When I chose Enkianthus I somehow did not take in the fact that it was a very slow grower. That was my mistake. And I found the little bell-like flowers very small indeed. Both of those disappointments would not have mattered if it took the graceful form promised – layered branches spreading out three or four feet from the center of the plant. Mine grew into a widening dense column, with no grace at all.
I made another mistake. I did not take into consideration the growth of the other plants around it, the ginkgo trees, the weeping hemlock, also very slow growing, and the fast growing low junipers. The whole area was too crowded, something had to go; I chose the Enkianthus. Now there is breathing room.

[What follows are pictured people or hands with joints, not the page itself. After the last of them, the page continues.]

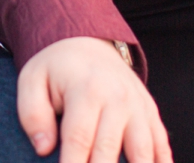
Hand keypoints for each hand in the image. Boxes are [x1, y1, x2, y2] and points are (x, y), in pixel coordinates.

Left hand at [17, 36, 171, 162]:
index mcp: (86, 90)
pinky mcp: (150, 113)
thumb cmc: (56, 68)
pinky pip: (161, 145)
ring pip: (143, 152)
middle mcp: (117, 99)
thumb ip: (32, 113)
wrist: (88, 42)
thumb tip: (43, 148)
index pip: (79, 140)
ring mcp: (138, 107)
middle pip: (110, 152)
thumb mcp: (32, 79)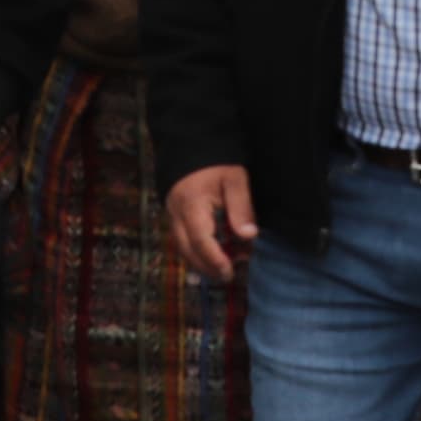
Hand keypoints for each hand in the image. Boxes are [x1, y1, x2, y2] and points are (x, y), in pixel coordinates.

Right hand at [168, 162, 259, 279]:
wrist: (194, 145)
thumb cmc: (218, 162)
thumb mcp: (235, 179)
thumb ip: (241, 207)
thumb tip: (249, 236)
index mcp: (191, 204)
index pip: (200, 240)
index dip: (214, 259)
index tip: (230, 270)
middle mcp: (176, 214)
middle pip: (187, 250)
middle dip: (207, 267)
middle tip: (228, 276)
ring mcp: (172, 215)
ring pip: (182, 248)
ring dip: (201, 262)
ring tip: (223, 269)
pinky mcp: (174, 216)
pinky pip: (182, 241)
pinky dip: (196, 252)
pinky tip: (213, 255)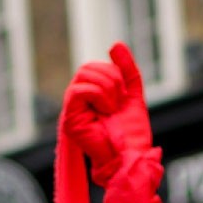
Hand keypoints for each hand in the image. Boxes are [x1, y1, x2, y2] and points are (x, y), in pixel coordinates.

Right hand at [63, 43, 152, 182]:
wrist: (130, 158)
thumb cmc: (132, 134)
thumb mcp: (132, 95)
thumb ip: (126, 71)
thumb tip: (115, 44)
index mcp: (90, 95)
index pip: (94, 66)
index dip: (113, 73)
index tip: (123, 96)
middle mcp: (78, 101)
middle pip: (87, 67)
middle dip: (111, 78)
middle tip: (119, 101)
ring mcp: (72, 109)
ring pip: (83, 74)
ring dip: (107, 88)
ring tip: (113, 108)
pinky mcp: (69, 118)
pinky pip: (79, 90)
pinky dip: (98, 95)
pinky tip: (106, 111)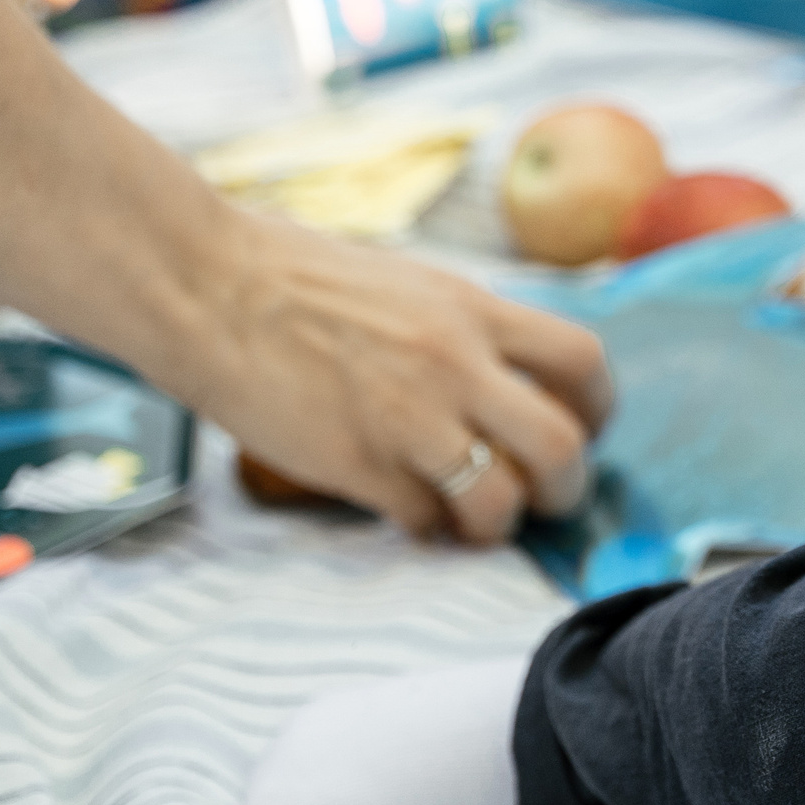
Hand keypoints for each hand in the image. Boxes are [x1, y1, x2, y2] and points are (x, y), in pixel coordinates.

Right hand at [179, 210, 613, 542]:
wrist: (206, 287)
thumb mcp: (407, 281)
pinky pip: (422, 522)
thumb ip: (461, 327)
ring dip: (495, 524)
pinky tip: (406, 512)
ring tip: (472, 521)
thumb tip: (502, 375)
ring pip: (499, 501)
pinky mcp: (355, 465)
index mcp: (471, 308)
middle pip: (562, 445)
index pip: (582, 361)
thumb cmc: (293, 275)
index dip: (598, 407)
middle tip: (546, 497)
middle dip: (567, 486)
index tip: (584, 427)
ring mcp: (407, 418)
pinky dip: (425, 529)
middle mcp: (453, 363)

Calculating how big and how fast plants will grow is not always easy. We can research a plant, read the nursery label and make our best judgment, but we will not always be right. Then something has to go. Sometimes we will simply not like a plant after we have seen it in our garden, and sometimes a plant will not like our garden, dying a miserable death. Either way, the plant leaves the garden, and we have to come up with a new choice, if not a new plan.
Garden planning is never done. How can it be? Time brings change to our garden, we are always learning about new plants, and visiting inspiring gardens. Keep planning. Keep gardening.
Between the Rows January 25, 2014
It takes time for our gardens to grow so we can see how they need to be reworked. The bit of planning I did do was from the inside. I love the views from my windows especially in winter. Such an important aspect of designing.
Donna – Garden planning is never over, really.The view from the window is important.